[Start of section]
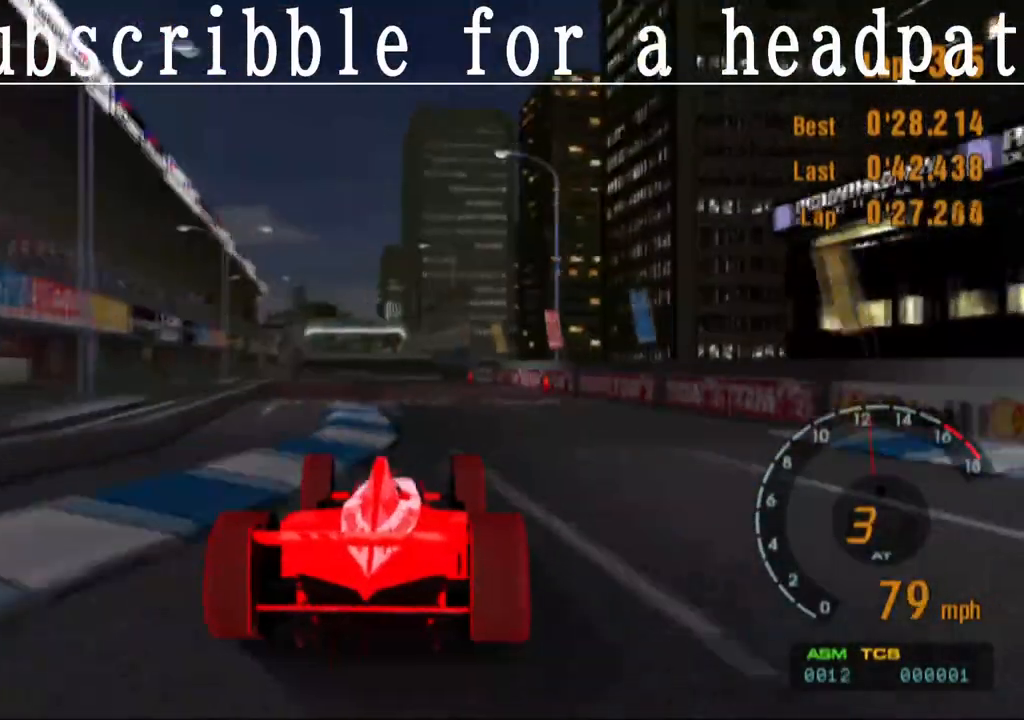
{"buttons": ["CROSS"], "left_stick": "center", "right_stick": "center", "events": [[33, "left_stick", "center"]]}
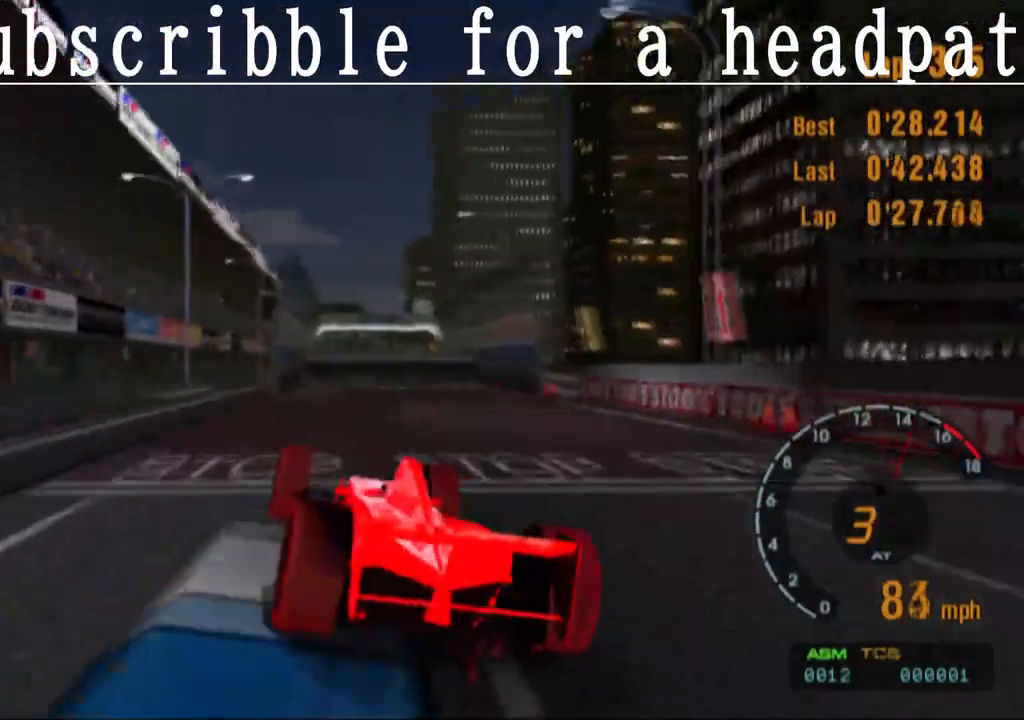
{"buttons": ["CROSS"], "left_stick": "center", "right_stick": "center", "events": [[67, "left_stick", "right"], [433, "left_stick", "center"]]}
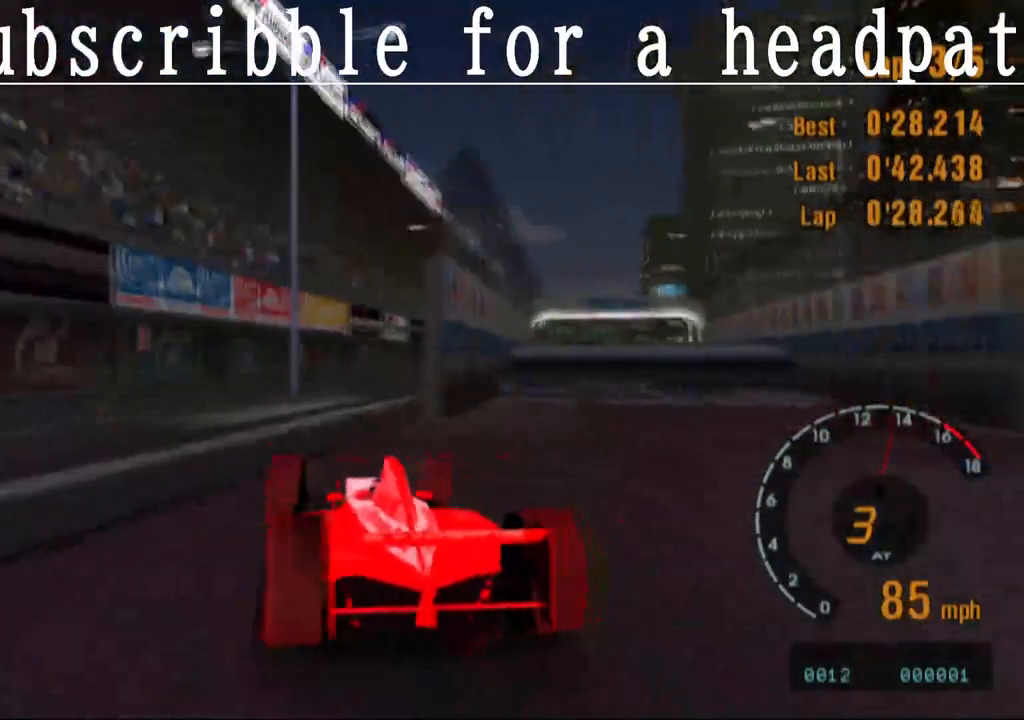
{"buttons": ["CROSS"], "left_stick": "center", "right_stick": "center", "events": [[317, "left_stick", "right"], [467, "left_stick", "center"]]}
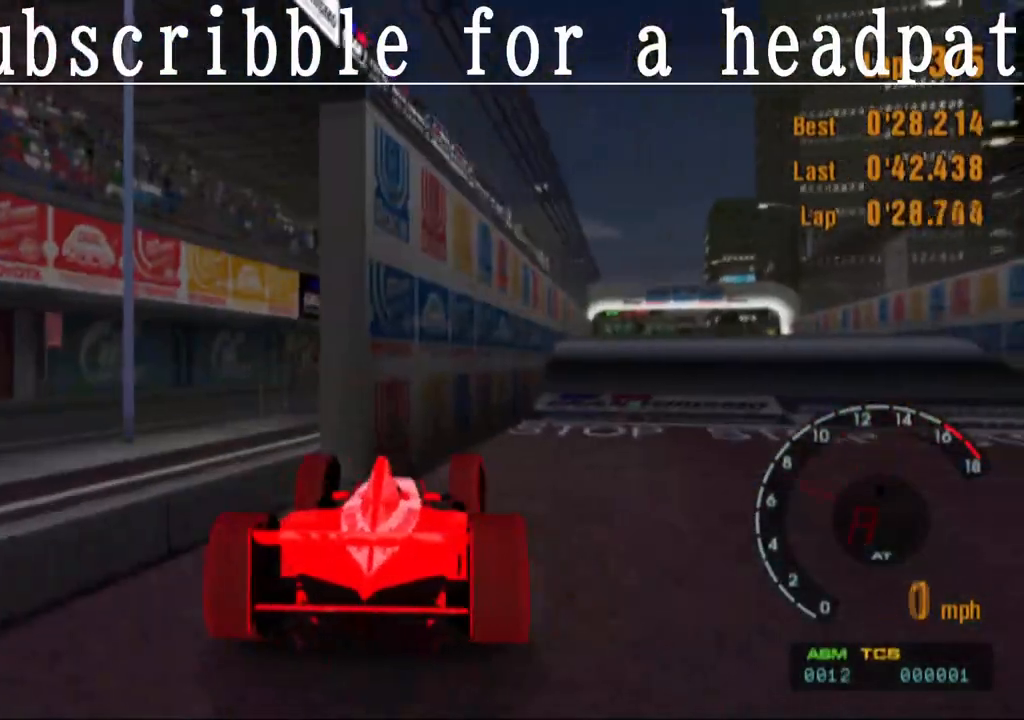
{"buttons": ["CROSS"], "left_stick": "right", "right_stick": "center", "events": [[133, "left_stick", "right"], [333, "left_stick", "center"], [417, "left_stick", "right"]]}
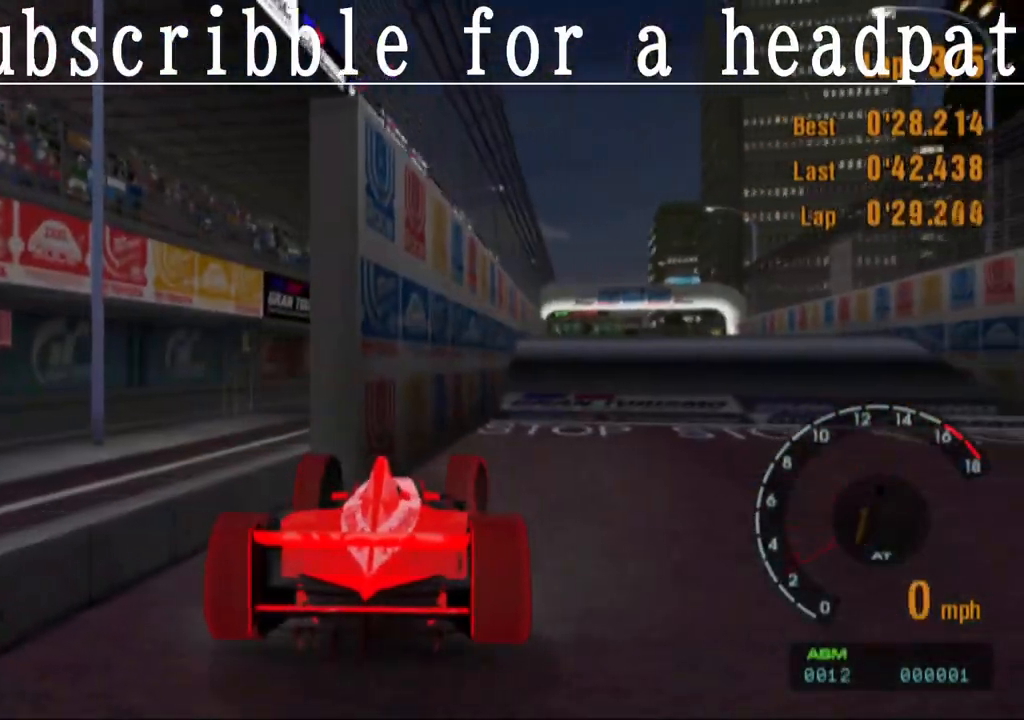
{"buttons": ["CROSS"], "left_stick": "right", "right_stick": "center", "events": [[67, "left_stick", "down-right"], [400, "left_stick", "center"], [483, "left_stick", "right"]]}
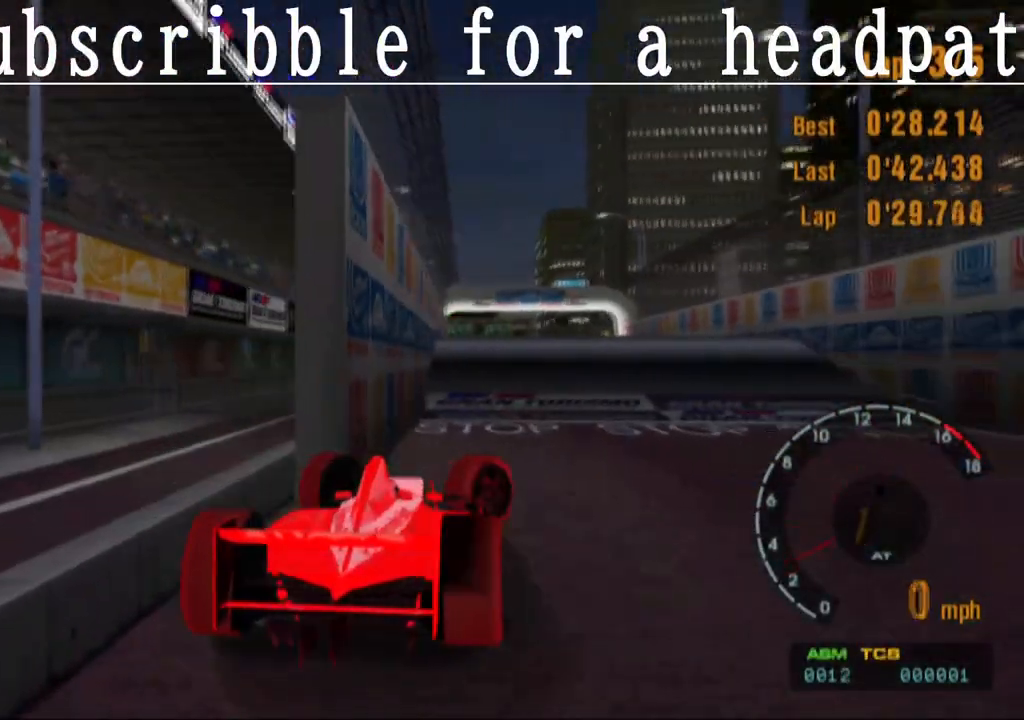
{"buttons": ["CROSS"], "left_stick": "center", "right_stick": "center", "events": [[267, "left_stick", "center"], [367, "left_stick", "right"], [500, "left_stick", "center"]]}
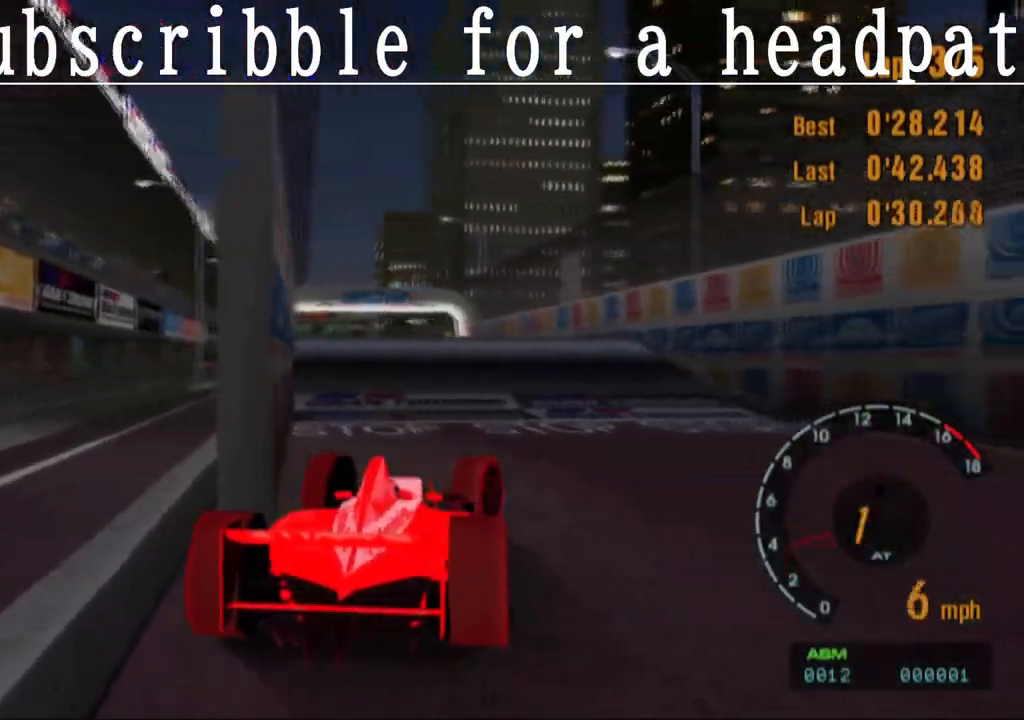
{"buttons": ["CROSS"], "left_stick": "center", "right_stick": "center", "events": [[67, "left_stick", "left"], [300, "left_stick", "center"]]}
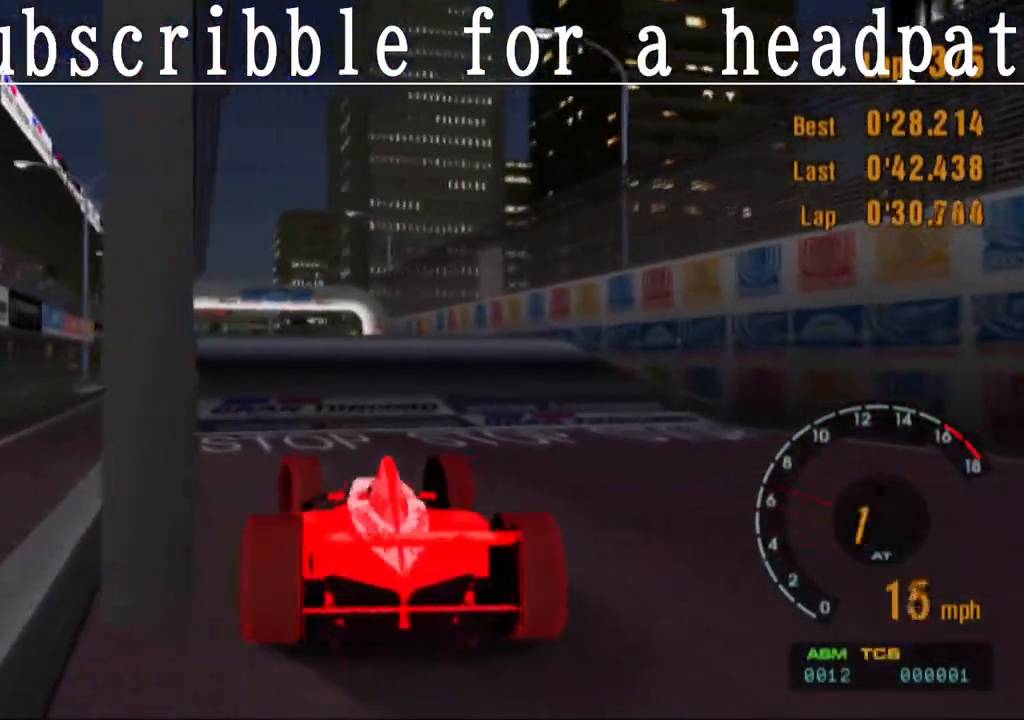
{"buttons": ["CROSS"], "left_stick": "right", "right_stick": "center", "events": [[450, "left_stick", "right"]]}
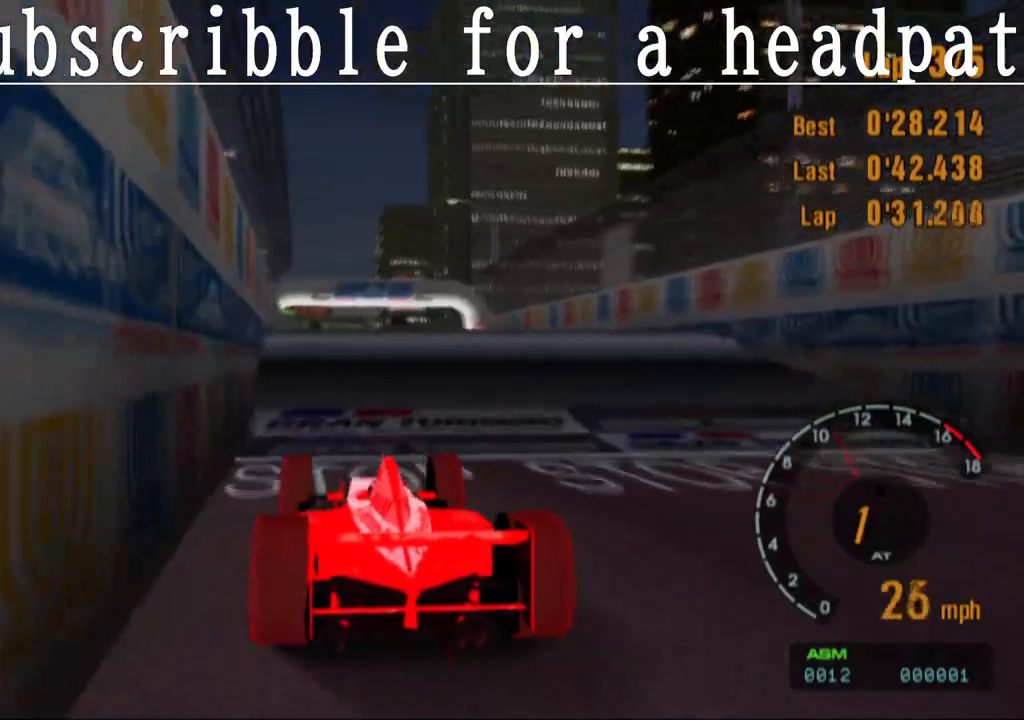
{"buttons": ["CROSS"], "left_stick": "center", "right_stick": "center", "events": [[67, "left_stick", "center"]]}
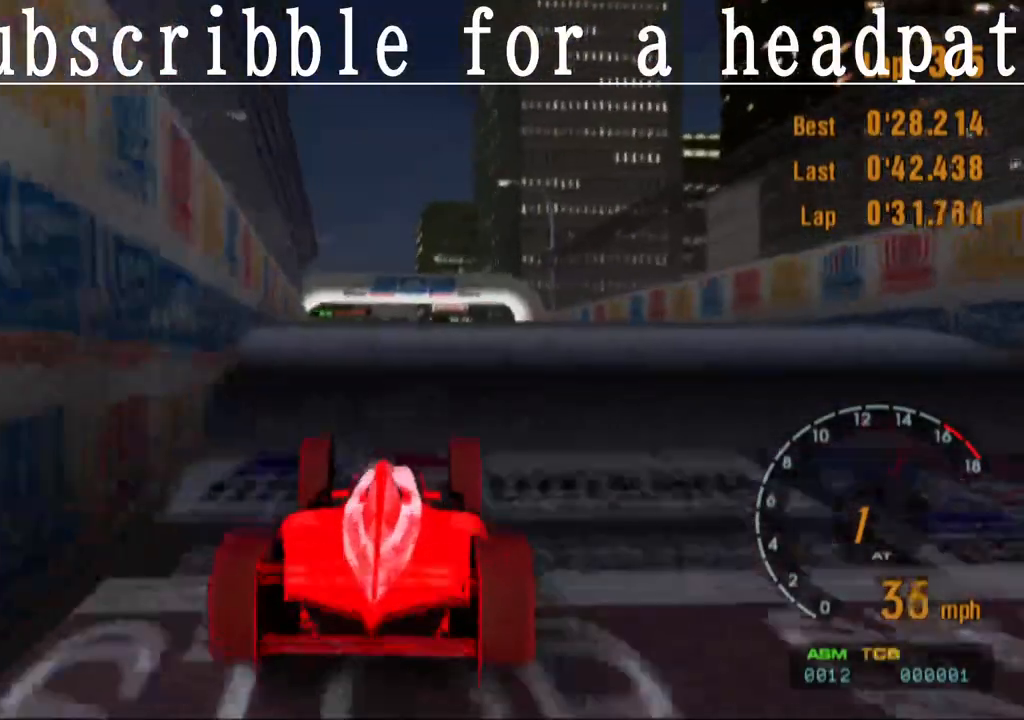
{"buttons": ["CROSS"], "left_stick": "center", "right_stick": "center", "events": []}
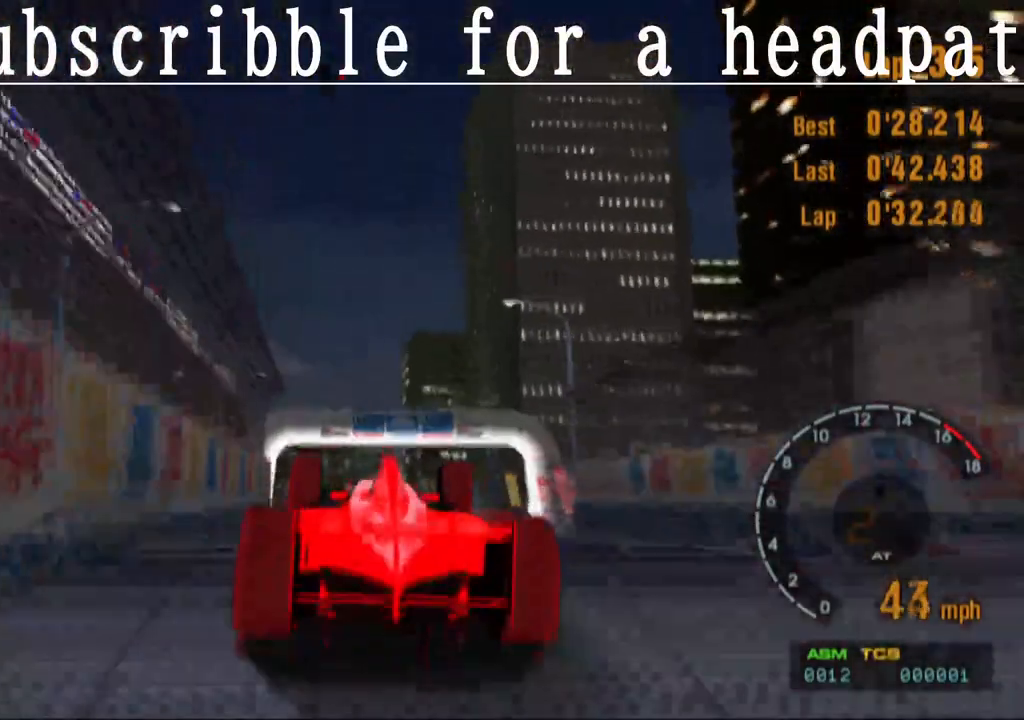
{"buttons": ["CROSS"], "left_stick": "center", "right_stick": "center", "events": []}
[End of section]
Copy out the preceding entries without a single change, leaving out the pictures.

**RESPONSE BOX**
{"buttons": ["CROSS"], "left_stick": "center", "right_stick": "center", "events": [[33, "left_stick", "center"]]}
{"buttons": ["CROSS"], "left_stick": "center", "right_stick": "center", "events": [[67, "left_stick", "right"], [433, "left_stick", "center"]]}
{"buttons": ["CROSS"], "left_stick": "center", "right_stick": "center", "events": [[317, "left_stick", "right"], [467, "left_stick", "center"]]}
{"buttons": ["CROSS"], "left_stick": "right", "right_stick": "center", "events": [[133, "left_stick", "right"], [333, "left_stick", "center"], [417, "left_stick", "right"]]}
{"buttons": ["CROSS"], "left_stick": "right", "right_stick": "center", "events": [[67, "left_stick", "down-right"], [400, "left_stick", "center"], [483, "left_stick", "right"]]}
{"buttons": ["CROSS"], "left_stick": "center", "right_stick": "center", "events": [[267, "left_stick", "center"], [367, "left_stick", "right"], [500, "left_stick", "center"]]}
{"buttons": ["CROSS"], "left_stick": "center", "right_stick": "center", "events": [[67, "left_stick", "left"], [300, "left_stick", "center"]]}
{"buttons": ["CROSS"], "left_stick": "right", "right_stick": "center", "events": [[450, "left_stick", "right"]]}
{"buttons": ["CROSS"], "left_stick": "center", "right_stick": "center", "events": [[67, "left_stick", "center"]]}
{"buttons": ["CROSS"], "left_stick": "center", "right_stick": "center", "events": []}
{"buttons": ["CROSS"], "left_stick": "center", "right_stick": "center", "events": []}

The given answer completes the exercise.